### jhpark_inha's blog

By jhpark_inha, history, 2 months ago, ,

According to the 1327B's solution, O(n+m) is taken.

But i don't think that. In this situation,

N = 100'000 1st princess can marry 1 2 3 4 ... 100'000 2nd princess can marry 1 2 3 4 .., 100'000 . . . 100'000th princess can marry 1 2 3 4 .. 100'000

Total time complexity will be O(N^2), if i understood that solution correct.

Can you help me?

• +7

 » 2 months ago, # |   +12 Blog commentsIn attempt to improve the asking-for-help blogs here in CF, I'll start with a summary of good and bad points of your blog.Good: Stated the question clearly and provided an example Reasonable English, formatting and politeness Bad: You should link the problem and editorial instead of just giving its code Ideally give a summary of the solution as you understand it. This will save time and also make it clear if you misunderstood some part of the solution. Actual helpIn the editorial $m$ indicates the total number of kingdoms across all lists. In your example case you would have $n$ lists of $n$ kingdoms so a test of size $n^2$ — which is not allowed. You can see the constraints say that the total number of kingdoms in all lists across all tests is at most $10^5$, while $n^2$ in your test would be $10^{10}$.So if your example were valid, it would indeed be $O(n^2)$, but we would also have $m=n^2$ and so $O(n+m)=O(n+n^2)=O(n^2)$ would be the same thing.

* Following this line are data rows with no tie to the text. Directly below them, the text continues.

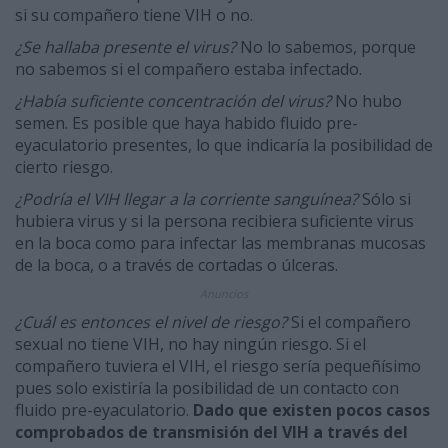
si su compañero tiene VIH o no.
¿Se hallaba presente el virus?
No lo sabemos, porque
no sabemos si el compañero estaba infectado.
¿Había suficiente concentración del virus?
No hubo
semen. Es posible que haya habido fluido pre-
eyaculatorio presentes, lo que indicaría la posibilidad de
cierto riesgo.
¿Podría el VIH llegar a la corriente sanguínea?
Sólo si
hubiera virus y si la persona recibiera suficiente virus
en la boca como para infectar las membranas mucosas
de la boca, o a través de cortadas o úlceras.
Anuncios
¿Cuál es entonces el nivel de riesgo?
Si el compañero
sexual no tiene VIH, no hay ningún riesgo. Si el
compañero tuviera el VIH, el riesgo sería pequeñísimo
pues solo existiría la posibilidad de un contacto con
fluido pre-eyaculatorio.
Dado que existen pocos casos
comprobados de transmisión del VIH a través del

The claim that it is $O(n+m)$ is indeed correct.
 » 2 months ago, # | ← Rev. 2 →   +10 Thank you for your comments and I will keep in mind your comments.I had misunderstood that constraints "the total number of kingdoms in all lists across all tests is at most 10^5"Thank you very much.
•  » » 2 months ago, # ^ |   +1 By the way, you should press the "Reply" button with underline to reply someone so that he/she can get a notification of your reply.